- **WORK INSTRUCTIONS**: What is the number of lines in the entries that contain the word "Asistencia"? Answer with that figure alone.

** Opening SOURCE DATA block **

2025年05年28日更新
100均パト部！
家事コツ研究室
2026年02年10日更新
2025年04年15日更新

** Closing SOURCE DATA block **
** Opening SOURCE DATA block **

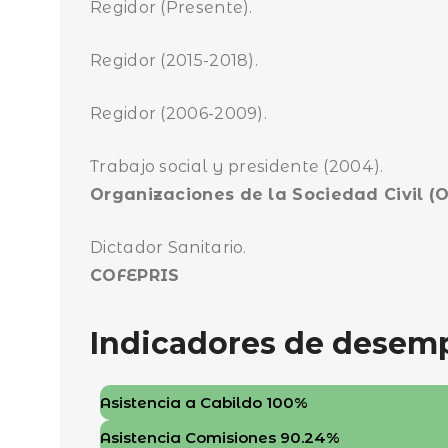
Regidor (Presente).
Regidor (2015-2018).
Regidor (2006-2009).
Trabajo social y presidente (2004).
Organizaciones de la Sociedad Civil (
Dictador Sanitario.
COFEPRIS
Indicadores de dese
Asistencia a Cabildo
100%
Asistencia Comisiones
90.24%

** Closing SOURCE DATA block **

- **YOUR RESPONSE**: 2